Obama overall has a 95 percent approval rating from Democrats vs. 30 percent from Republicans -- a 65-point gap, compared with 58- and 57-point gaps for George W. Bush and Bill Clinton at about this point in their terms. That reflects the new age of partisanship that's prevailed since Clinton's days; the early partisan gaps for previous presidents were far smaller. As noted, Obama's overall approval is more partisan than any elected president's at this point in office in available data since 1953.
Two factors buttress Obama against this partisanship: His standing in the center, a 61 percent approval rating among independents; and the Democrats' continued advantage over the Republicans in partisan allegiance, a growing phenomenon since 2004.
UPPER HAND ... BUT WATCH THE DEFICIT -- Obama also retains the upper hand in Washington, a broad 58-25 percent advantage in trust over the Republicans in Congress to handle the economy. That's numerically the lowest preference for the out-party vs. the incumbent president in ABC/Post polls since 1991. (Notably, while 94 percent of Democrats trust Obama over the GOP to handle the economy, far fewer Republicans, 60 percent, trust their own party over the Democratic president on this issue.)
Moving the assessment a step away from the president personally, Americans divide evenly, 49-48 percent, in their approval of the overall federal response to the economic situation. But this, too, represents a sharp gain from December, in the waning days of the Bush administration; then the public disapproved of the federal effort by a 3-1 margin, 72-23 percent.
Still, as underscored both by partisanship and by that split decision on the federal effort in general, not all is peaches for Obama and his recovery work. A big objection: The deficit. They're never popular, and that holds true now. Americans divide by 49-47 percent on whether it's more important to spend on economic stimulus or to hold down the deficit. And Obama's approval rating on handling the deficit is just 52 percent, 14 points lower than his job approval overall.
Views on the deficit, naturally, are a major factor in views on the recovery plan: People who are more concerned about the deficit are far less apt to back Obama's work on the economy, to be confident it'll succeed or to back the federal stimulus effort overall.

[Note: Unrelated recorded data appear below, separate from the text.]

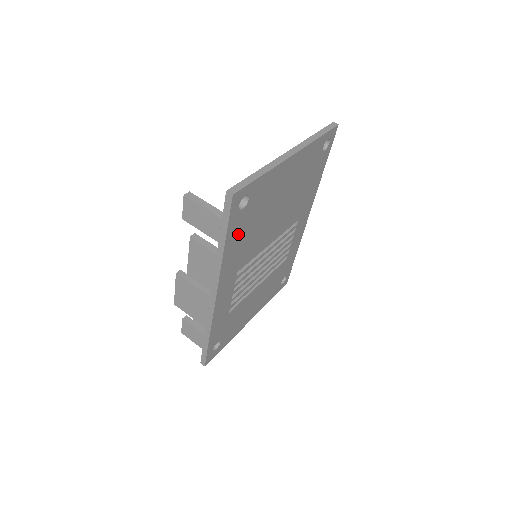
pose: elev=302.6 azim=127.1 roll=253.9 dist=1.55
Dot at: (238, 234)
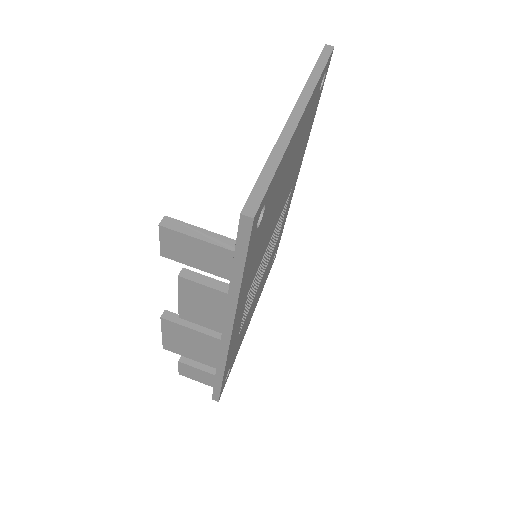
Dot at: (252, 257)
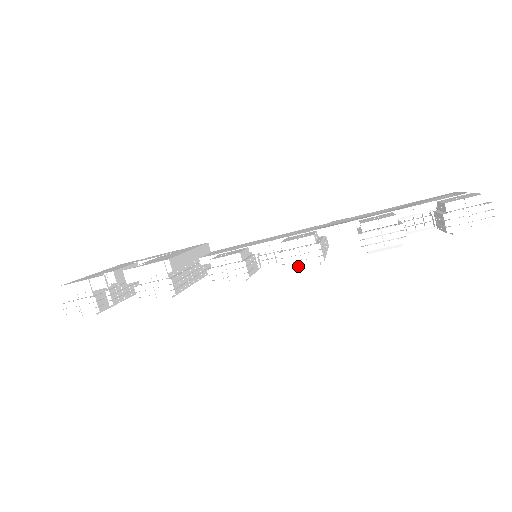
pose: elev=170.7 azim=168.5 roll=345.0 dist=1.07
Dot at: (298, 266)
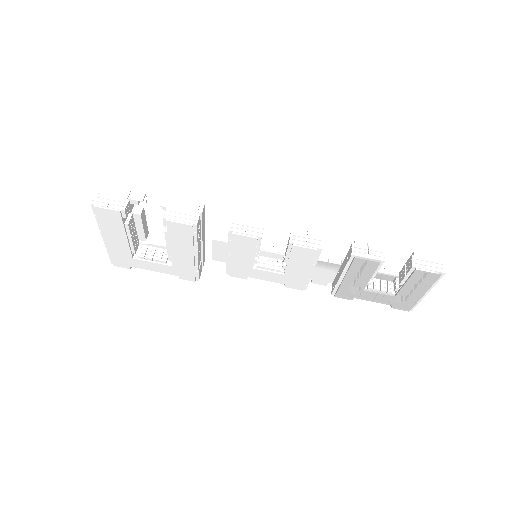
Dot at: (302, 244)
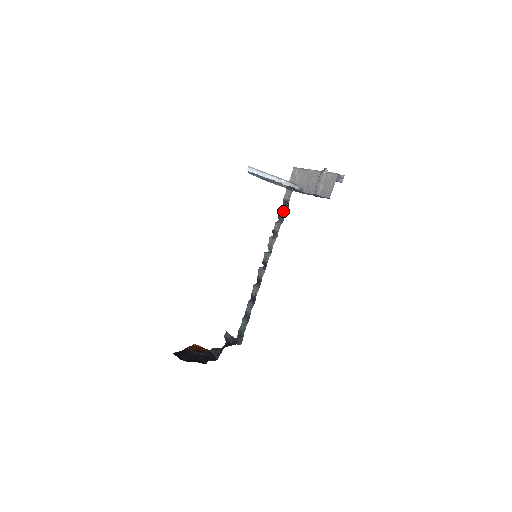
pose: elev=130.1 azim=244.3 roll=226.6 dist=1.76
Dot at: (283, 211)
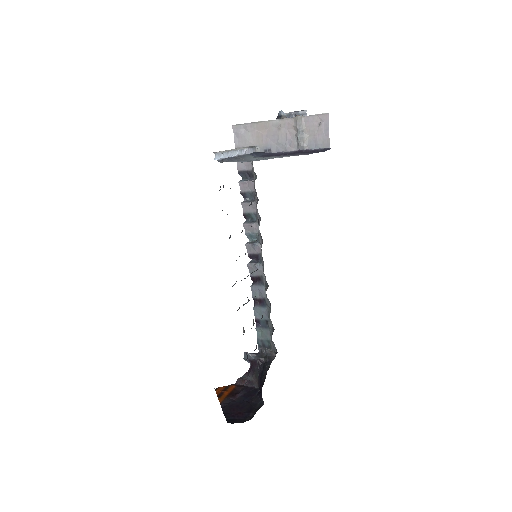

While the deficit is the Republicans' best pushback to Obama, the approach currently has limits: Americans by a substantial 30-point margin, 62-32 percent, reject the notion that he's an old-style tax-and-spend Democrat, instead classifying him as a new Democrat who'll be careful with the public's money. But the future's never certain: Bill Clinton scored similarly well on this question at the start of his presidency -- but then saw the tax-and-spend bear quickly bite. He went from a 26-point edge as a new-style Democrat in February 1993 to an even split by May.